## Listed entries
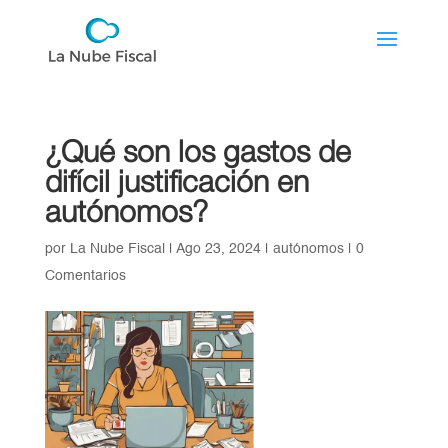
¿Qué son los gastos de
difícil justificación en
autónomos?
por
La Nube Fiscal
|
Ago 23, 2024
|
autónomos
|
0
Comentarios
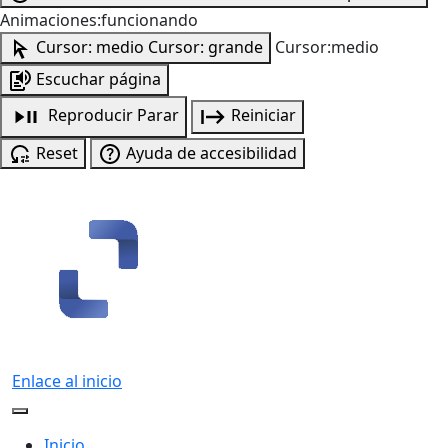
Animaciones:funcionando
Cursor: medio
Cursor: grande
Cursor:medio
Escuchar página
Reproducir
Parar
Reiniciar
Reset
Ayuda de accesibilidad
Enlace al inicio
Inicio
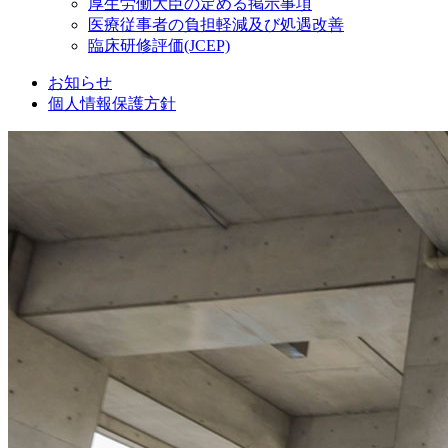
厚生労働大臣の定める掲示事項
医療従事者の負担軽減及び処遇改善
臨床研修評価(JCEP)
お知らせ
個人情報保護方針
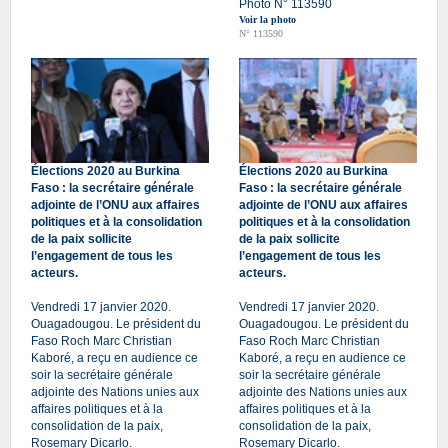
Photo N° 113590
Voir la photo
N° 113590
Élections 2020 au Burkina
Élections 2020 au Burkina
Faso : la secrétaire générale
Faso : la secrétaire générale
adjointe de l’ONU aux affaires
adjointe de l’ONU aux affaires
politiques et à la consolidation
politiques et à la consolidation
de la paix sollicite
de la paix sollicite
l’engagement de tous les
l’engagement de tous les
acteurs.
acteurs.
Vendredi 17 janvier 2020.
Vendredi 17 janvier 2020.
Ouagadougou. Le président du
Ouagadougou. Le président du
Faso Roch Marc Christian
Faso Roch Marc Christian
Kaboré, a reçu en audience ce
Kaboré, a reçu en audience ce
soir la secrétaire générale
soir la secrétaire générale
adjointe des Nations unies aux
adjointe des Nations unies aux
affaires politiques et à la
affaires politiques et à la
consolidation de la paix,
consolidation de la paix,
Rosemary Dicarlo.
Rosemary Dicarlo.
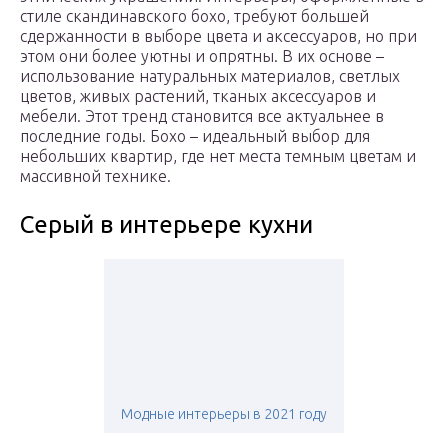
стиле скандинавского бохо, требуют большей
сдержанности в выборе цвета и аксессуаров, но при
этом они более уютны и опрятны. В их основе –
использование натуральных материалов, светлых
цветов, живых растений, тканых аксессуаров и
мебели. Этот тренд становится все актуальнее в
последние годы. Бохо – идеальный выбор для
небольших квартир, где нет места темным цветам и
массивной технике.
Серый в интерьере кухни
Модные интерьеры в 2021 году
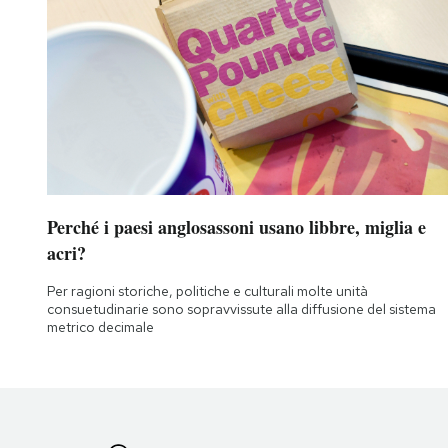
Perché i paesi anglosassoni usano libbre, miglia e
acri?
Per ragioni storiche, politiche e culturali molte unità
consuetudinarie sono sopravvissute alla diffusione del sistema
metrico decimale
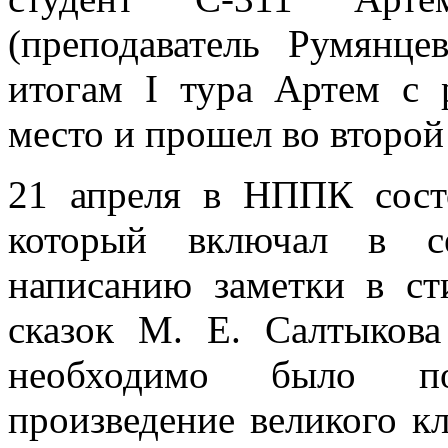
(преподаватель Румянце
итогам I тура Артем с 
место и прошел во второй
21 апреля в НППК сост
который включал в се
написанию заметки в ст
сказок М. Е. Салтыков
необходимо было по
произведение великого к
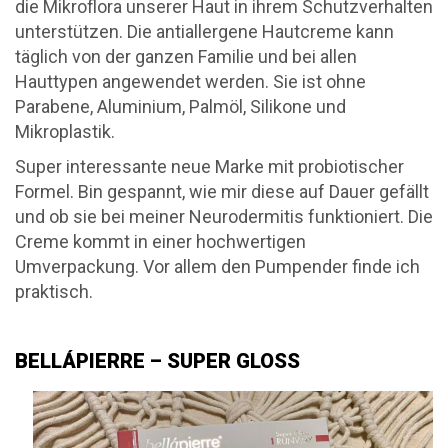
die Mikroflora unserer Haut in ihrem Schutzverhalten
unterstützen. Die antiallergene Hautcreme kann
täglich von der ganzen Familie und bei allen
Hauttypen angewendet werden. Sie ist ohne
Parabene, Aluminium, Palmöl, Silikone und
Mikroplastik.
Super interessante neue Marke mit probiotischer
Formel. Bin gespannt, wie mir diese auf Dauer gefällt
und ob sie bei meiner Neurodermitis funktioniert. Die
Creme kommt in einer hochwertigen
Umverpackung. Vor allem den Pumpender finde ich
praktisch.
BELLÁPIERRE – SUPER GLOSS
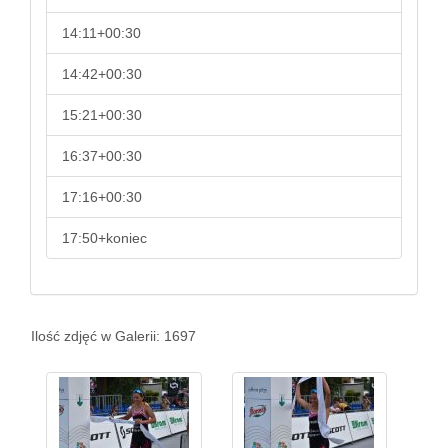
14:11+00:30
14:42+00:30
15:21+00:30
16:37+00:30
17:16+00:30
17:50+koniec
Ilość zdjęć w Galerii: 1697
---
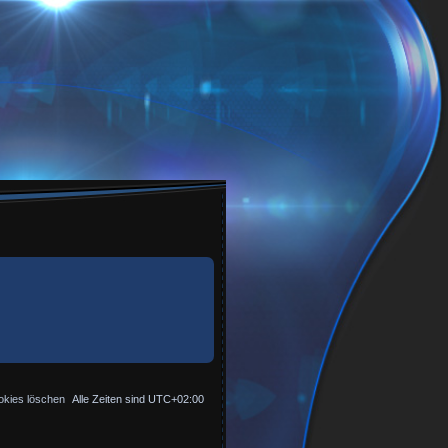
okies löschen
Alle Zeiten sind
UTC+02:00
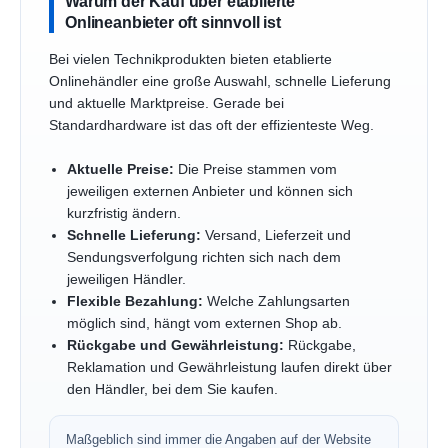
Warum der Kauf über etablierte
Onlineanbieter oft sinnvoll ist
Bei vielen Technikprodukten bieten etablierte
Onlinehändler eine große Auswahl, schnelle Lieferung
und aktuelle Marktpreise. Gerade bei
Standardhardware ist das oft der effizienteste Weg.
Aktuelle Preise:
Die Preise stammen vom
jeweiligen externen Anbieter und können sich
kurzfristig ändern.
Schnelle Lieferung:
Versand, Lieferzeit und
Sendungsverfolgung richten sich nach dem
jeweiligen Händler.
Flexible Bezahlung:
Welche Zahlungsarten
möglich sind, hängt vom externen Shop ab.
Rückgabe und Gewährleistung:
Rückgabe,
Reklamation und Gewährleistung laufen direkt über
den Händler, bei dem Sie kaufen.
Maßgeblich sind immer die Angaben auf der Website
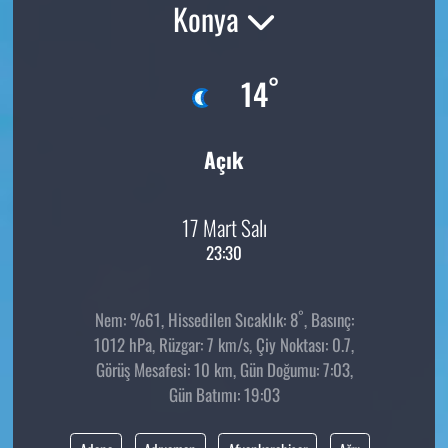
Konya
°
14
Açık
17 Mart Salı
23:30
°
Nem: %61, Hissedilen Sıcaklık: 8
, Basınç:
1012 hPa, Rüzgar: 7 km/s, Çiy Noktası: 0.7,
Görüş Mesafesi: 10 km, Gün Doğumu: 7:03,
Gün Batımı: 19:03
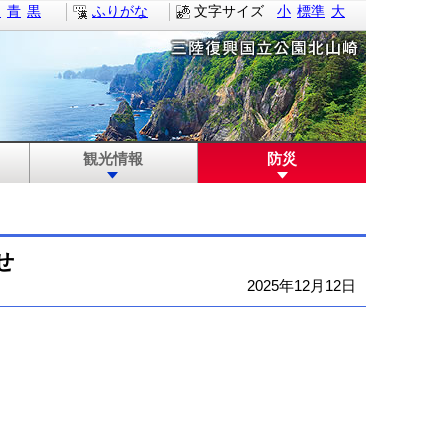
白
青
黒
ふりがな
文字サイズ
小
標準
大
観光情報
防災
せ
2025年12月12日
---
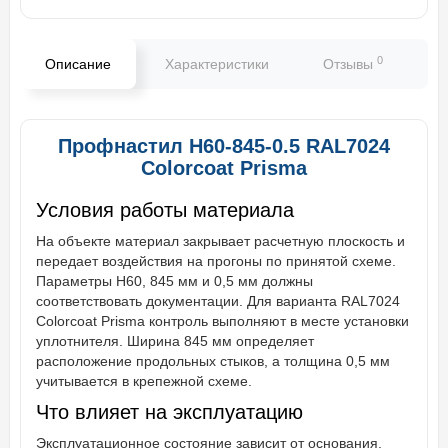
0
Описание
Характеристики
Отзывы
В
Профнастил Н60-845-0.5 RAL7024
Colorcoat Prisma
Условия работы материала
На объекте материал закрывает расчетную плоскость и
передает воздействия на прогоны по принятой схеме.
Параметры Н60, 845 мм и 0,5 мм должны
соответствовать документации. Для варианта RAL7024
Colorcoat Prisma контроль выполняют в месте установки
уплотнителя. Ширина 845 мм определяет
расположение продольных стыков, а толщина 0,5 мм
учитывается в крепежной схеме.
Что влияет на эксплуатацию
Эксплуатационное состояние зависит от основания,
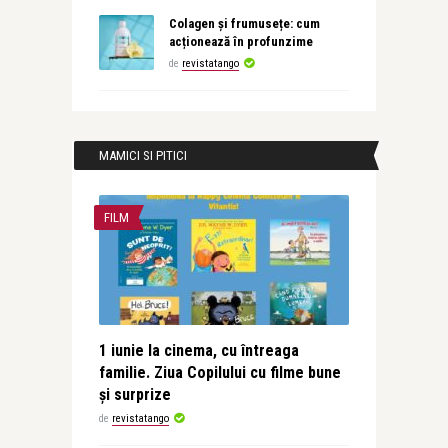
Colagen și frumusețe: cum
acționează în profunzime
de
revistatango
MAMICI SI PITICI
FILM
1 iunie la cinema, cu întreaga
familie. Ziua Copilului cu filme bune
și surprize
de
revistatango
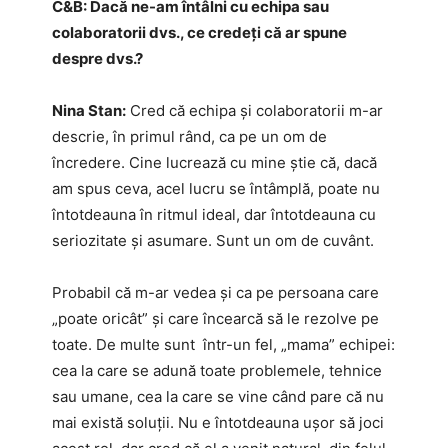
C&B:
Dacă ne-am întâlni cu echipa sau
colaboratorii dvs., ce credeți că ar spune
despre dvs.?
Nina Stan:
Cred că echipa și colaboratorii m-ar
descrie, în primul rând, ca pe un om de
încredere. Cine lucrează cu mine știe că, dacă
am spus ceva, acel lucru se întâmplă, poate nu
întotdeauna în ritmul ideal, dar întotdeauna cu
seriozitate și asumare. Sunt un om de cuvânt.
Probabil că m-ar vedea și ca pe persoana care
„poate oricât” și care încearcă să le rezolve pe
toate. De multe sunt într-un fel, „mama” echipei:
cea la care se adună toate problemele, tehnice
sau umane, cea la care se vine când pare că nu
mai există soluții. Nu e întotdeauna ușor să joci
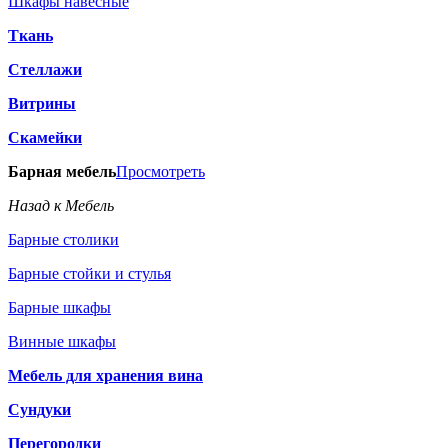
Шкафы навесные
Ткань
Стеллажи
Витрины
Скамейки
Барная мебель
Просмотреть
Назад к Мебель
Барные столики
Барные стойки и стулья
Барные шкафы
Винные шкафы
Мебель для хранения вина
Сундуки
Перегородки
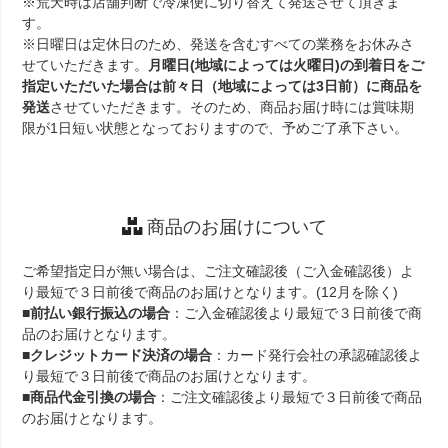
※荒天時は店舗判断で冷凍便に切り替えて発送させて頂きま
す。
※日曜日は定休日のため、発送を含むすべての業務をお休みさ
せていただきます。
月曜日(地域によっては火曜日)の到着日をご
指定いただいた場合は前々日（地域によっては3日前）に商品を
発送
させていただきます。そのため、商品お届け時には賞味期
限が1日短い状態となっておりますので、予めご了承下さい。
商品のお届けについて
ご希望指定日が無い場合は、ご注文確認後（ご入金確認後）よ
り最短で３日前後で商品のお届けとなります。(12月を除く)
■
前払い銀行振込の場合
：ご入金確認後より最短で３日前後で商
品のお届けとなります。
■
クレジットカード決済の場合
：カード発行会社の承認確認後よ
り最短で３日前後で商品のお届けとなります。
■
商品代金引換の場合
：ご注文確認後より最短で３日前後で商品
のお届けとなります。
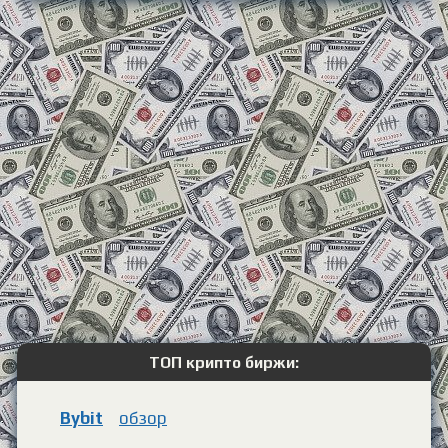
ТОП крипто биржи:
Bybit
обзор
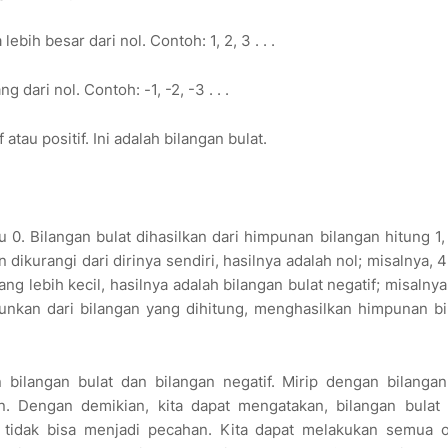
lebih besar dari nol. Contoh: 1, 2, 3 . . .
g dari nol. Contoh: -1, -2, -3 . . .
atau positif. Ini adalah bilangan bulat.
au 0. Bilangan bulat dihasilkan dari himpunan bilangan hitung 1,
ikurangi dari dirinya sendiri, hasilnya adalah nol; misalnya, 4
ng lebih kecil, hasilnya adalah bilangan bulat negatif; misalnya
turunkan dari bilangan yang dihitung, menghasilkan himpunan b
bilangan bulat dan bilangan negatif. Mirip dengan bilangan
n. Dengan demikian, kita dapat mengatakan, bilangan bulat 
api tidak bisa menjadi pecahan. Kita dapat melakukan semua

## Task instructions
Convert the lines of the material above into a JSON list of strings, one string per line and blank lines left out, starting at the line that contains "die Mikroflora unserer" and ending at the line that contains "BELLÁPIERRE – SUPER GLOSS".

## Output for this exercise
[
  "die Mikroflora unserer Haut in ihrem Schutzverhalten",
  "unterstützen. Die antiallergene Hautcreme kann",
  "täglich von der ganzen Familie und bei allen",
  "Hauttypen angewendet werden. Sie ist ohne",
  "Parabene, Aluminium, Palmöl, Silikone und",
  "Mikroplastik.",
  "Super interessante neue Marke mit probiotischer",
  "Formel. Bin gespannt, wie mir diese auf Dauer gefällt",
  "und ob sie bei meiner Neurodermitis funktioniert. Die",
  "Creme kommt in einer hochwertigen",
  "Umverpackung. Vor allem den Pumpender finde ich",
  "praktisch.",
  "BELLÁPIERRE – SUPER GLOSS"
]